Proceeds are expected to be directed to HIVE’s subsidiaries for general corporate purposes, including capital expenditures tied to graphics processing units and expansion of data center capacity. The company also plans to enter capped call transactions with financial counterparties to limit potential dilution if note holders convert to equity.

HIVE has received conditional approval to list its shares on the Toronto Stock Exchange. Trading on the TSX is expected to begin later this month, subject to meeting listing requirements.

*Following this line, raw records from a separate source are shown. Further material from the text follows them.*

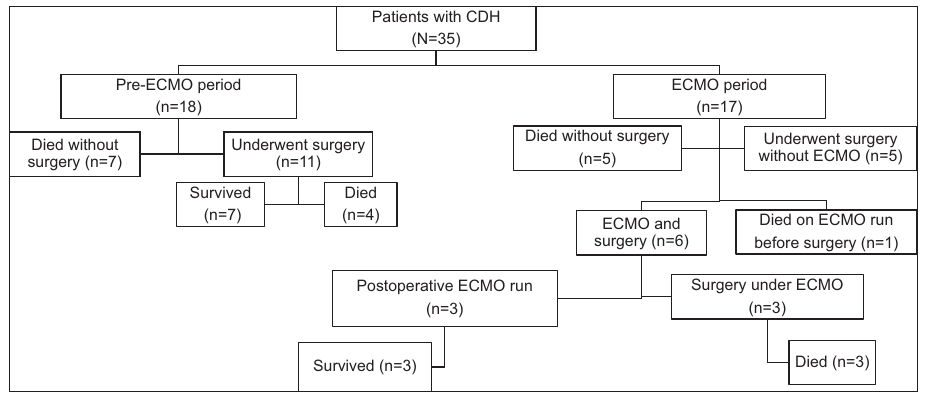
Figure 1: Patients with congenital diaphragmatic hernia who were admitted to our neonatal intensive care unit during the study periods. CDH: Congenital diaphragmatic hernia, ECMO: Extracorporeal membrane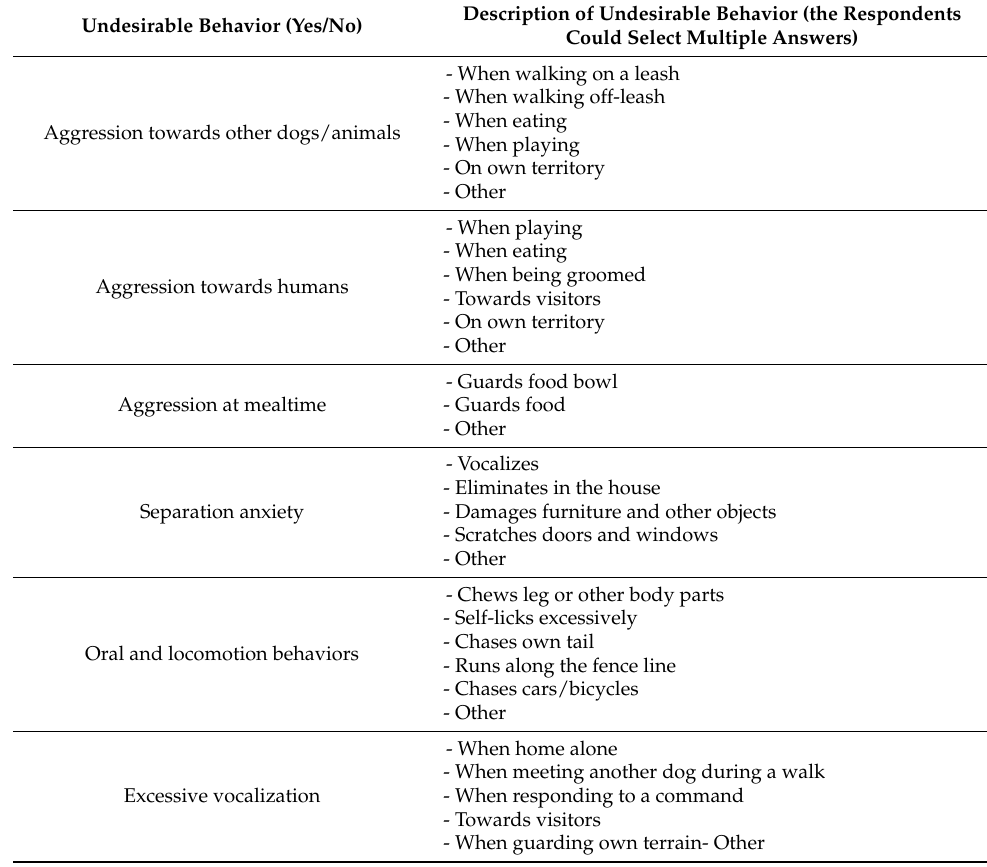
Table 1. Undesirable behaviors analyzed in the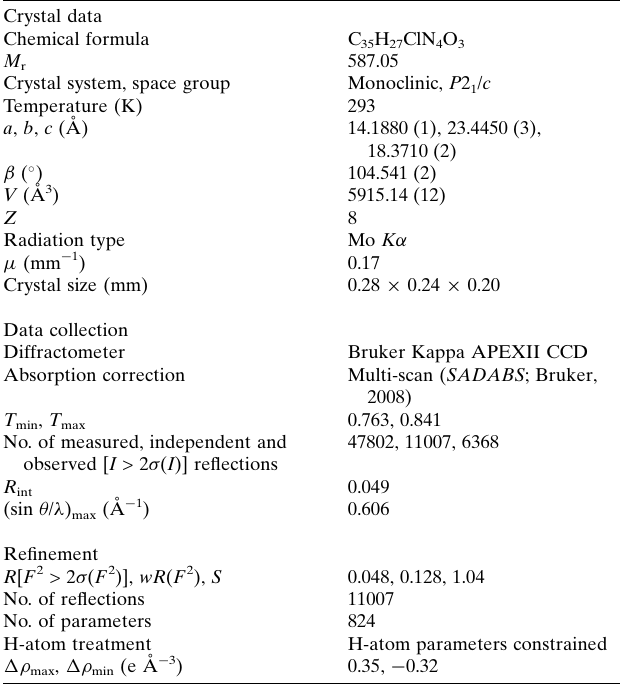
Table 1 Hydrogen-bond geometry (A˚ , (cid:4) ). Cg 1, Cg 2 and Cg 3 are the centroids of rings C14 B –C19 B , C3 B –C5 B /C33 B – C35 B and C3 A –C5 A /C33 A –C35 A ,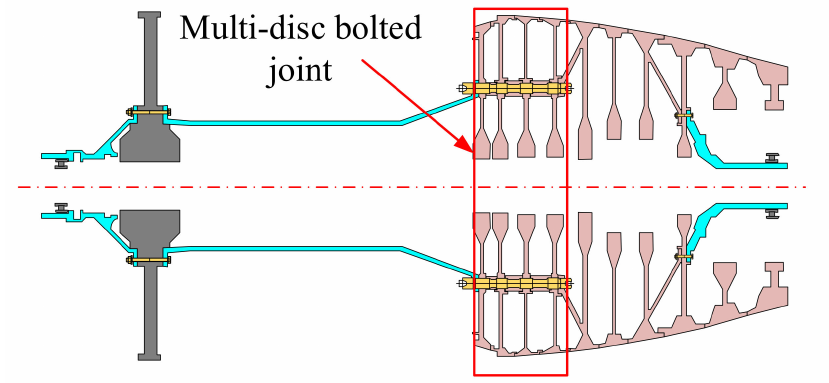
Figure 1. Sketch of a certain type of aero-engine compressor with a multi-disc bolted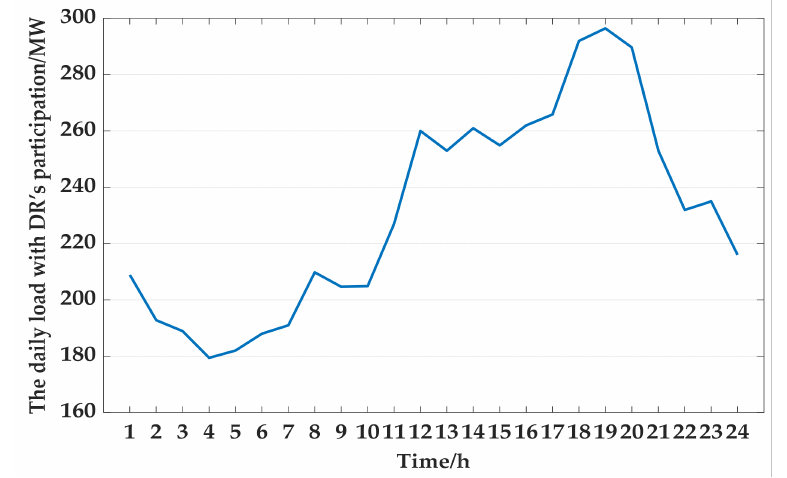
Figure 10. The daily load with DR participation in Case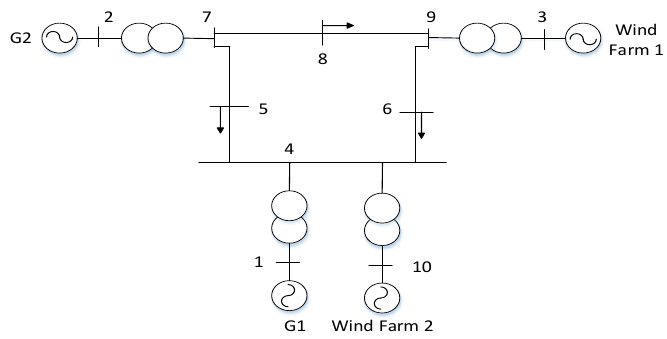
Figure 3. WSCC three-machine nine-bus system with wind turbine. Table 1. The optimal results of DFIG damping control in WSCC system.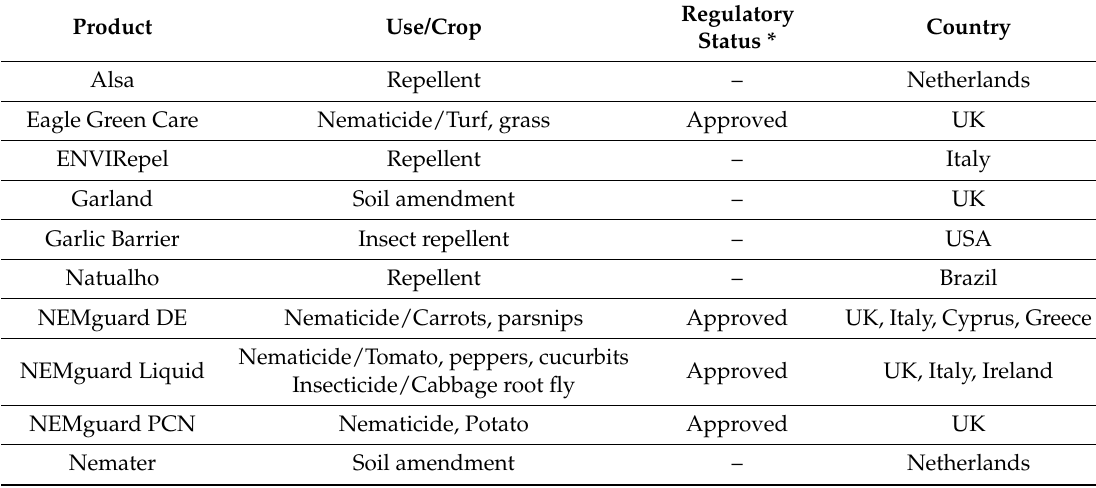
Table 4. Various garlic-based products on the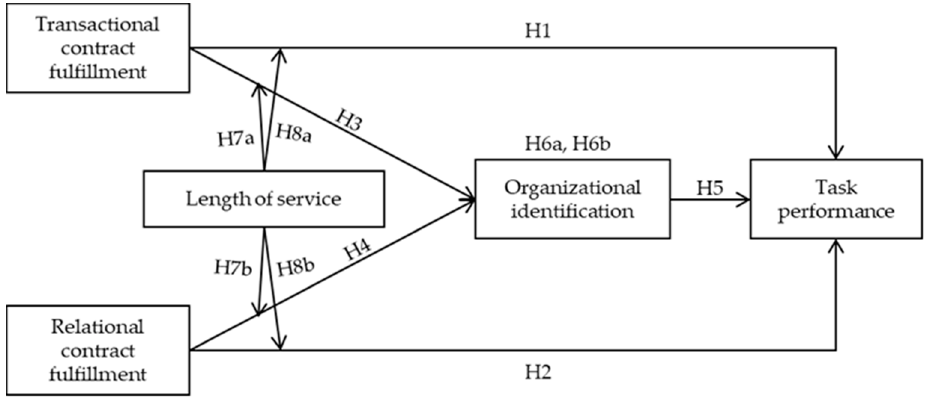
Figure 1. Research model.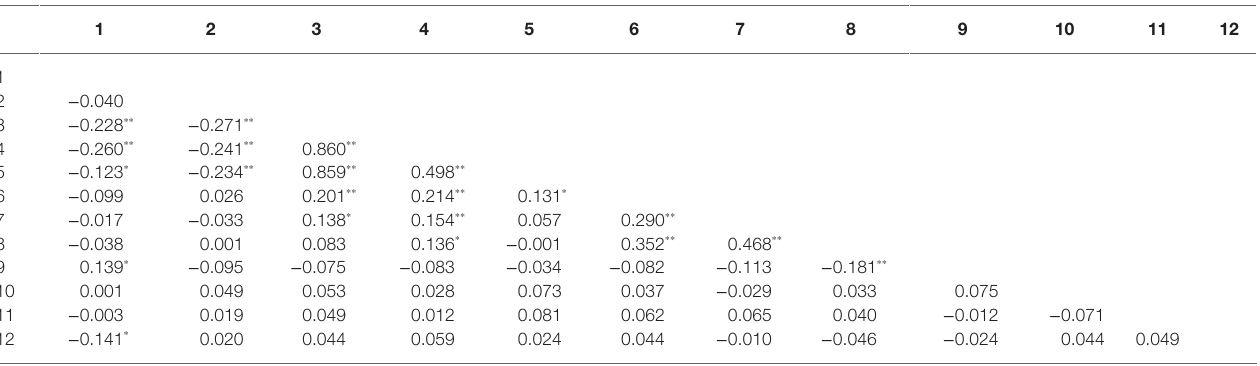
TABLE 2 | Intercorrelations among predictor and dependent variables ( N =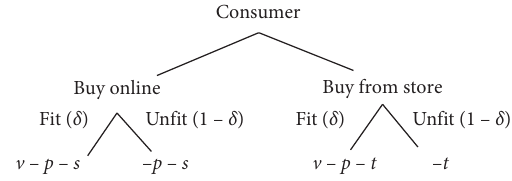
Figure 1: Consumers’ decision tree and utility in benchmark.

Market trading reacted negatively to the announcement. HIVE’s Nasdaq-listed shares fell 11.5% on Thursday, while an industry tracker ETF declined 1.5%. HIVE is the tracker’s seventh-largest holding, representing about 4.89% of its weight.

The company has shifted part of its operations toward high-performance computing and AI workloads. In its most recent quarter it reported $93.1 million in revenue, up 219% year over year. In February, HIVE agreed to a two-year, $30 million deal to deploy 504 Nvidia B200 GPUs for enterprise AI cloud services.

Publicly traded bitcoin miners are expanding into AI and high-performance computing by repurposing or building data center capacity and leveraging access to low-cost power. Other miners that have announced moves into AI-focused compute or cloud services include MARA Holdings, Riot Platforms, Bitdeer Technologies, TeraWulf, Hut 8, CleanSpark and IREN. Separately, a former crypto miner turned AI infrastructure provider has secured multibillion-dollar agreements to supply large-scale AI computing capacity.

The offering is targeted at institutional investors and will include final pricing details at the completion of the private placement.